Present the following entries again, word for word and in full.

******

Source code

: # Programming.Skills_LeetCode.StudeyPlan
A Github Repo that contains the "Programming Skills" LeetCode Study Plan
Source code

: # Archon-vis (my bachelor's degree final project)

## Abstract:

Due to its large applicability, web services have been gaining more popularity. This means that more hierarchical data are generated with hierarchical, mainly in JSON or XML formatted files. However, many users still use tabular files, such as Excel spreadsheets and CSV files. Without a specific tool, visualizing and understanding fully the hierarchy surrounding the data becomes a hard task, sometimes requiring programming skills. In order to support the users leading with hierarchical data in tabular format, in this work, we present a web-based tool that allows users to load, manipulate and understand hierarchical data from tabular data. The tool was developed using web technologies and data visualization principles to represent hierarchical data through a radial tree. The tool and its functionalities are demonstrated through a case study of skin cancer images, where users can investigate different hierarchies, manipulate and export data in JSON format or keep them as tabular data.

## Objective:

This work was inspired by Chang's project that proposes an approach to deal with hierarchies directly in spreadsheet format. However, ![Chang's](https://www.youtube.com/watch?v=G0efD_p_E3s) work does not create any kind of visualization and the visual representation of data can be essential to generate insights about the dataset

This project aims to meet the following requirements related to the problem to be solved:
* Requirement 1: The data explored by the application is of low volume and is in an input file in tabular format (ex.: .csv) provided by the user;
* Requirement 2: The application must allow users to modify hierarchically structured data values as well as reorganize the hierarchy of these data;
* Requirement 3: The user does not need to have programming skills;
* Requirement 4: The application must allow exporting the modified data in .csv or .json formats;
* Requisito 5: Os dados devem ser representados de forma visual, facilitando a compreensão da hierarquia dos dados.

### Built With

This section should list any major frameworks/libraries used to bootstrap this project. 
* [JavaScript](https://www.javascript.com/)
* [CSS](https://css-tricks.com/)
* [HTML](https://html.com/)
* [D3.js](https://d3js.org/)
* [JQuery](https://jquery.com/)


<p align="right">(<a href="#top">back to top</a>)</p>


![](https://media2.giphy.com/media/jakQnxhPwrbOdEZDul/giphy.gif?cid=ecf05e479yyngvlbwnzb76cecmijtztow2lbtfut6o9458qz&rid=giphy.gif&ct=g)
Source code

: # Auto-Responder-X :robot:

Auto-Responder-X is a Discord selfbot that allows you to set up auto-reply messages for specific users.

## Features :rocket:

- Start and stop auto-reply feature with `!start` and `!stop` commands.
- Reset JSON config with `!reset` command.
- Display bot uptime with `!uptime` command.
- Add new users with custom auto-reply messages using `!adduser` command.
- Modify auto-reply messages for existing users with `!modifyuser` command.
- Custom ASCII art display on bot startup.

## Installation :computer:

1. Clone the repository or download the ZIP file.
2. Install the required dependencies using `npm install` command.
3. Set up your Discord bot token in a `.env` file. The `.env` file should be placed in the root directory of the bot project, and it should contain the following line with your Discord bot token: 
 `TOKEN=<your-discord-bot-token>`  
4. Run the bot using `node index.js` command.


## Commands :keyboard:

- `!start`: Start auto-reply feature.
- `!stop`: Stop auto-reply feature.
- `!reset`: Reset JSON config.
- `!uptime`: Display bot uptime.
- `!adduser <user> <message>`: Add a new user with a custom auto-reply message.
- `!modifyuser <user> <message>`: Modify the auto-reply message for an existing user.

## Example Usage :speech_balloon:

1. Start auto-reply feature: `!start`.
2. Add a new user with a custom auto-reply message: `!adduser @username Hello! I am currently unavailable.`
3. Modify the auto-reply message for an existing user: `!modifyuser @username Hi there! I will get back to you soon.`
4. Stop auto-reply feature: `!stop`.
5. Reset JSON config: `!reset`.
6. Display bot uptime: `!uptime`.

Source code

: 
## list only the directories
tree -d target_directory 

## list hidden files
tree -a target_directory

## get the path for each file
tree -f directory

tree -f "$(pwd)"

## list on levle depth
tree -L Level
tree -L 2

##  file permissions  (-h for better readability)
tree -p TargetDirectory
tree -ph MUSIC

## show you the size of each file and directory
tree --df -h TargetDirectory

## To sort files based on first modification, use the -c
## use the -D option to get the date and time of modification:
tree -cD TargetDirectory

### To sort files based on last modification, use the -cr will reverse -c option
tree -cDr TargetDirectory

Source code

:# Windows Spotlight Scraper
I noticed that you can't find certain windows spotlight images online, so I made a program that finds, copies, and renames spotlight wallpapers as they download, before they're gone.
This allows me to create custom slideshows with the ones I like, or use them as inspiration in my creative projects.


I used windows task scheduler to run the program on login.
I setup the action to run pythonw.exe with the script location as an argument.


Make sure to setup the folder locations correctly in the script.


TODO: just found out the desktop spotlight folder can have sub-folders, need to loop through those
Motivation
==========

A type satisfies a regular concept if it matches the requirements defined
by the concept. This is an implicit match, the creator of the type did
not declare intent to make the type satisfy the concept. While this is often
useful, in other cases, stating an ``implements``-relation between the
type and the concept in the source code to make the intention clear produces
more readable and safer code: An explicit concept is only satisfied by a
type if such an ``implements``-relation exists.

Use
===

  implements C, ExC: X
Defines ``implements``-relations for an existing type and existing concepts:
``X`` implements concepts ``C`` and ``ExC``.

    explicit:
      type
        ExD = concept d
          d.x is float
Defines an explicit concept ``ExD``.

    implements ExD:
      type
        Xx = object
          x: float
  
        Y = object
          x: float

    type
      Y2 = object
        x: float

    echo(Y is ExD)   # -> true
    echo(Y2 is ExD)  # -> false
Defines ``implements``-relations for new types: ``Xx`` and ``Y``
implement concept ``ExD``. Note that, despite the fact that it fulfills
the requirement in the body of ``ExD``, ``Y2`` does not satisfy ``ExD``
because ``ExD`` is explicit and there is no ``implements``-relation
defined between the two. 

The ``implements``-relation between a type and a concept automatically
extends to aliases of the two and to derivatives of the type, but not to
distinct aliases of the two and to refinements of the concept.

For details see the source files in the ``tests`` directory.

******

* [Task output]
Source code

: # Programming.Skills_LeetCode.StudeyPlan
A Github Repo that contains the "Programming Skills" LeetCode Study Plan
Source code

: # Archon-vis (my bachelor's degree final project)

## Abstract:

Due to its large applicability, web services have been gaining more popularity. This means that more hierarchical data are generated with hierarchical, mainly in JSON or XML formatted files. However, many users still use tabular files, such as Excel spreadsheets and CSV files. Without a specific tool, visualizing and understanding fully the hierarchy surrounding the data becomes a hard task, sometimes requiring programming skills. In order to support the users leading with hierarchical data in tabular format, in this work, we present a web-based tool that allows users to load, manipulate and understand hierarchical data from tabular data. The tool was developed using web technologies and data visualization principles to represent hierarchical data through a radial tree. The tool and its functionalities are demonstrated through a case study of skin cancer images, where users can investigate different hierarchies, manipulate and export data in JSON format or keep them as tabular data.

## Objective:

This work was inspired by Chang's project that proposes an approach to deal with hierarchies directly in spreadsheet format. However, ![Chang's](https://www.youtube.com/watch?v=G0efD_p_E3s) work does not create any kind of visualization and the visual representation of data can be essential to generate insights about the dataset

This project aims to meet the following requirements related to the problem to be solved:
* Requirement 1: The data explored by the application is of low volume and is in an input file in tabular format (ex.: .csv) provided by the user;
* Requirement 2: The application must allow users to modify hierarchically structured data values as well as reorganize the hierarchy of these data;
* Requirement 3: The user does not need to have programming skills;
* Requirement 4: The application must allow exporting the modified data in .csv or .json formats;
* Requisito 5: Os dados devem ser representados de forma visual, facilitando a compreensão da hierarquia dos dados.

### Built With

This section should list any major frameworks/libraries used to bootstrap this project. 
* [JavaScript](https://www.javascript.com/)
* [CSS](https://css-tricks.com/)
* [HTML](https://html.com/)
* [D3.js](https://d3js.org/)
* [JQuery](https://jquery.com/)


<p align="right">(<a href="#top">back to top</a>)</p>


![](https://media2.giphy.com/media/jakQnxhPwrbOdEZDul/giphy.gif?cid=ecf05e479yyngvlbwnzb76cecmijtztow2lbtfut6o9458qz&rid=giphy.gif&ct=g)
Source code

: # Auto-Responder-X :robot:

Auto-Responder-X is a Discord selfbot that allows you to set up auto-reply messages for specific users.

## Features :rocket:

- Start and stop auto-reply feature with `!start` and `!stop` commands.
- Reset JSON config with `!reset` command.
- Display bot uptime with `!uptime` command.
- Add new users with custom auto-reply messages using `!adduser` command.
- Modify auto-reply messages for existing users with `!modifyuser` command.
- Custom ASCII art display on bot startup.

## Installation :computer:

1. Clone the repository or download the ZIP file.
2. Install the required dependencies using `npm install` command.
3. Set up your Discord bot token in a `.env` file. The `.env` file should be placed in the root directory of the bot project, and it should contain the following line with your Discord bot token: 
 `TOKEN=<your-discord-bot-token>`  
4. Run the bot using `node index.js` command.


## Commands :keyboard:

- `!start`: Start auto-reply feature.
- `!stop`: Stop auto-reply feature.
- `!reset`: Reset JSON config.
- `!uptime`: Display bot uptime.
- `!adduser <user> <message>`: Add a new user with a custom auto-reply message.
- `!modifyuser <user> <message>`: Modify the auto-reply message for an existing user.

## Example Usage :speech_balloon:

1. Start auto-reply feature: `!start`.
2. Add a new user with a custom auto-reply message: `!adduser @username Hello! I am currently unavailable.`
3. Modify the auto-reply message for an existing user: `!modifyuser @username Hi there! I will get back to you soon.`
4. Stop auto-reply feature: `!stop`.
5. Reset JSON config: `!reset`.
6. Display bot uptime: `!uptime`.

Source code

: 
## list only the directories
tree -d target_directory 

## list hidden files
tree -a target_directory

## get the path for each file
tree -f directory

tree -f "$(pwd)"

## list on levle depth
tree -L Level
tree -L 2

##  file permissions  (-h for better readability)
tree -p TargetDirectory
tree -ph MUSIC

## show you the size of each file and directory
tree --df -h TargetDirectory

## To sort files based on first modification, use the -c
## use the -D option to get the date and time of modification:
tree -cD TargetDirectory

### To sort files based on last modification, use the -cr will reverse -c option
tree -cDr TargetDirectory

Source code

:# Windows Spotlight Scraper
I noticed that you can't find certain windows spotlight images online, so I made a program that finds, copies, and renames spotlight wallpapers as they download, before they're gone.
This allows me to create custom slideshows with the ones I like, or use them as inspiration in my creative projects.


I used windows task scheduler to run the program on login.
I setup the action to run pythonw.exe with the script location as an argument.


Make sure to setup the folder locations correctly in the script.


TODO: just found out the desktop spotlight folder can have sub-folders, need to loop through those
Motivation
==========

A type satisfies a regular concept if it matches the requirements defined
by the concept. This is an implicit match, the creator of the type did
not declare intent to make the type satisfy the concept. While this is often
useful, in other cases, stating an ``implements``-relation between the
type and the concept in the source code to make the intention clear produces
more readable and safer code: An explicit concept is only satisfied by a
type if such an ``implements``-relation exists.

Use
===

  implements C, ExC: X
Defines ``implements``-relations for an existing type and existing concepts:
``X`` implements concepts ``C`` and ``ExC``.

    explicit:
      type
        ExD = concept d
          d.x is float
Defines an explicit concept ``ExD``.

    implements ExD:
      type
        Xx = object
          x: float
  
        Y = object
          x: float

    type
      Y2 = object
        x: float

    echo(Y is ExD)   # -> true
    echo(Y2 is ExD)  # -> false
Defines ``implements``-relations for new types: ``Xx`` and ``Y``
implement concept ``ExD``. Note that, despite the fact that it fulfills
the requirement in the body of ``ExD``, ``Y2`` does not satisfy ``ExD``
because ``ExD`` is explicit and there is no ``implements``-relation
defined between the two. 

The ``implements``-relation between a type and a concept automatically
extends to aliases of the two and to derivatives of the type, but not to
distinct aliases of the two and to refinements of the concept.

For details see the source files in the ``tests`` directory.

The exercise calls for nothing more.